English cricketer and British Army officer

Lt.-Col. Geoffrey Charles Sidney Bancroft Cooke (8 September 1897 – 4 December 1980) was an English first-class cricketer and British Army officer. Initially serving in the First World War with the Royal Garrison Artillery, he later attended the University of Cambridge following the conclusion of the war. After completing his studies, he served in the Royal Artillery from 1922-1948, serving in the Second World War. He also played first-class cricket for the British Army cricket team.

==Life and military career==
The son of Lt.-Col. Sidney FitzWyman Cooke and his wife, Alice Eliza Bancroft, he was born at Westminster and educated at Charterhouse School. After completing his education at Charterhouse, he served in the First World War with the Royal Garrison Artillery, enlisting as a second lieutenant in October 1916. After the war, he attended Pembroke College, Cambridge.

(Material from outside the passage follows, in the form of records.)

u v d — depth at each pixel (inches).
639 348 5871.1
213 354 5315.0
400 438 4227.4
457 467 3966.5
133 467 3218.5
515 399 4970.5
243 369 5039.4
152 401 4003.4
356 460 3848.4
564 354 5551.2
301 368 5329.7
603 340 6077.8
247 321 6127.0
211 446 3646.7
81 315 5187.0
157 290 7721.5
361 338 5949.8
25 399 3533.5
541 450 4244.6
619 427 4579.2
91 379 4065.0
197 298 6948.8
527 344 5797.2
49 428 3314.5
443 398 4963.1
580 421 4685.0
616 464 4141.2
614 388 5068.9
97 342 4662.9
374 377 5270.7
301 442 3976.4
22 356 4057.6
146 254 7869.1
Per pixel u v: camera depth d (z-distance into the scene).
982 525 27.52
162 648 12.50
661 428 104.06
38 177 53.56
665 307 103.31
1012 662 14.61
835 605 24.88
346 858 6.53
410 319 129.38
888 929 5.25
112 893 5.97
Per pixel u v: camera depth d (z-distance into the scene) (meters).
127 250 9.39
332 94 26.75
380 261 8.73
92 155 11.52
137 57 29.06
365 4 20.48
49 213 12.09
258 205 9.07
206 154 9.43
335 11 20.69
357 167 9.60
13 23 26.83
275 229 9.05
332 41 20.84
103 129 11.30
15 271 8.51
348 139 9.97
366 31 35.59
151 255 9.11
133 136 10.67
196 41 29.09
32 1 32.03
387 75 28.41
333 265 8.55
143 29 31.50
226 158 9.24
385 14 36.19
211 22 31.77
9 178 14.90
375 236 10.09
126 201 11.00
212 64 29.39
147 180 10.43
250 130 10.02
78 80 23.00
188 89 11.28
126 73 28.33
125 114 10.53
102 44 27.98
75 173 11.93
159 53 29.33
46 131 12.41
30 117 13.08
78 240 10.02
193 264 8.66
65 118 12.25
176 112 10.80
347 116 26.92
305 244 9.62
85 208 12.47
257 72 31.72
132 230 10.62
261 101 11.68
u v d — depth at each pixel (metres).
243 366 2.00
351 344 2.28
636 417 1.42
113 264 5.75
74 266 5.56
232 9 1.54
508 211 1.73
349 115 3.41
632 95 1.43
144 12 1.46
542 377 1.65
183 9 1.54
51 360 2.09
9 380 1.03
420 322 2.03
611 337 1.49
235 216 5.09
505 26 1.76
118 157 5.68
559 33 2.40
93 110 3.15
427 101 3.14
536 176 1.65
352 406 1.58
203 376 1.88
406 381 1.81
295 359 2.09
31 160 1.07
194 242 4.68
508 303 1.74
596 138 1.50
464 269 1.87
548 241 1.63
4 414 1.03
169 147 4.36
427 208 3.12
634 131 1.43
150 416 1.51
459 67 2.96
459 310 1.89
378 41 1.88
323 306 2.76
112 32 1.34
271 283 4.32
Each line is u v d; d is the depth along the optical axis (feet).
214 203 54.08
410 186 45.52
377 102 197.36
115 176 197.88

He graduated from Pembroke in 1922, upon which he reenlisted with the Royal Artillery. He was promoted to the rank of lieutenant in September 1922. He was seconded to the Experimental Establishment at Shoeburyness in April 1924. He made his debut in first-class cricket for the British Army cricket team against the Royal Navy at Lord's in 1925, before making a second first-class appearance for the Army against Cambridge University at Fenner's in 1926. He scored a total of 25 runs in his two matches, as well as taking 6 wickets with best figures of 4 for 39. He returned to the Royal Artillery in February 1928, and attended the Gunnery Staff Course in September 1929, during which he was promoted to the rank of captain in June 1930.

He returned the Royal Artillery in January 1931, but was seconded to the Pembroke Royal Garrison Artillery as an adjutant in November 1932. He transferred to the Glamorgan Royal Garrison Artillery in December 1933. He returned to Shoeburyness in November 1936, and by August 1938 held the rank of major. Having served in the Second World War, he retired from active service in May 1948, at which point he was granted the honorary rank of lieutenant colonel.

He married Vivienne Paine in 1929. Their only daughter, Caroline Judith Vivienne, married Rollo Feilding, 11th Earl of Denbigh. Cooke died at the age of 83 in December 1980 at Sunningdale, Berkshire.